В подлатанных рубахах сыновей Савины за столом сидели распаренные Первуха со Вторкой, Емелька Савин и сама Савина. Ухаживала за гостями проворная Емелькина жена. Все другие сыновья Савины и Филиппа были в отъезде и на службах. Емеля тоже спешил уехать на пашенную заимку Терентия Савина. Вскоре в доме остались только Савина с Иваном да его племянники.
Стемнело. Уже дремали на лавках Первуха со Вторкой, Савина тихо рассказывала о своем житье при доме. Подперев рукой щеку, все глядела на своего постаревшего полюбовного молодца большими любящими глазами.
— Будто учуяла там, в Братском. Или Господь надоумил! После Филиппа, до Рождества, все четверо с женами и внуками здесь собрались. А мне-то хорошо было, когда они со мной: счастливая, как наседка с цыплятами. Только тебя не хватало.
Легли они в чистой горнице, слушали сонное гудение комаров. «Пора и в радость пожить», — опять подумал Иван, зашептал Савине на ухо:
— Буду проситься на службу рядом с острогом. Хоть бы приказчиком в слободу или опять в Маковский.
На другой день воевода принимал ясак, непридирчиво разглядывал долевую рухлядь казаков: лучшие соболя были среди ясачных сороков. Ивана Похабова он повел в съезжую избу, посадил напротив себя на лавку и стал расспрашивать о походе. Писец и подьячий, поскрипывая перьями, записывали расспросные речи. Иван рассказывал о походах небрежно и торопливо, спешил вернуться к Савине. Ничто другое ему не шло на ум.
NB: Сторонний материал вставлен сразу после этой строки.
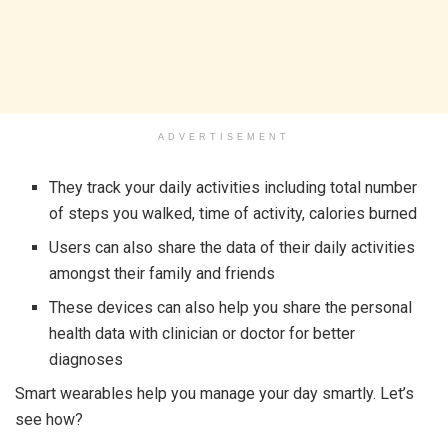
ADVERTISEMENT
They track your daily activities including total number
of steps you walked, time of activity, calories burned
Users can also share the data of their daily activities
amongst their family and friends
These devices can also help you share the personal
health data with clinician or doctor for better
diagnoses
Smart wearables help you manage your day smartly. Let’s
see how?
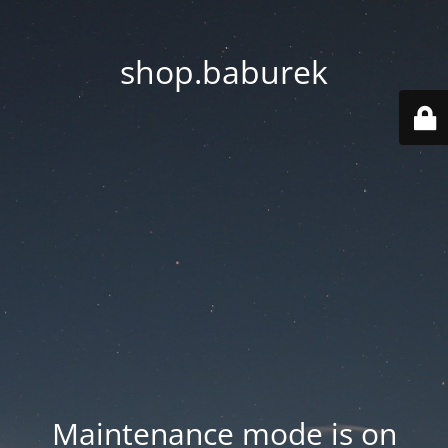
shop.baburek
Maintenance mode is on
Воевода был ни молод и ни стар: с проседью в стриженой бороде. Не нравилось Ивану, что нынешние дворяне и сыны боярские при высоких должностях стригут бороды, нарушая ветхозаветные Заповеди Господа и казачьи традиции. Но приходилось с этим мириться, подступал иной век. Бывавшие в Москве люди говорили, что сам царь Алексей бреет бороду и носит длинные усы.
А воевода Похабову понравился: без спеси, с умными глазами, он вел расспрос без коварства и подозрительности. Пожурил, что Иван в Братском пытал огнем своих казаков, но похвалил, что вернул казне украденную рухлядь.
— Пятидесятник Василий Колесников на тебя жаловался, — укорил со смехом. — Увечил, дескать, его, кости ломал. После, правда, Пятунка Голубцов при расспросных речах объявил, что тот первый обнажил саблю… Смотри! Я тебя предупредил. В Тобольском могут спросить строже. Знай как отвечать!
Закончив расспросы, он налил сыну боярскому чарку хлебного вина.
— И еще подумай! — предупредил с усталой улыбкой. — Говорят, двух ясырей ты привез.
— Не ясыри это, — заспорил было Иван. — Мои племянники-болдыри!
Воевода с пониманием взглянул на него, кивнул.
— У меня тоже ясырей полон дом. Их палкой на волю не выгнать. Нынче гулящий из Верхотурья женился на моей ясырке, дал крепость на век, на себя и на детей, которые родятся. А царь шлет указ за указом, чтобы мы ясырей не крестили, но отдавали на выкуп или отпускали в улусы. Оно и понятно, с крещеных какой ясак? А наш прежний и новый архимандриты, в пику царским указам, велят крестить и венчать диких.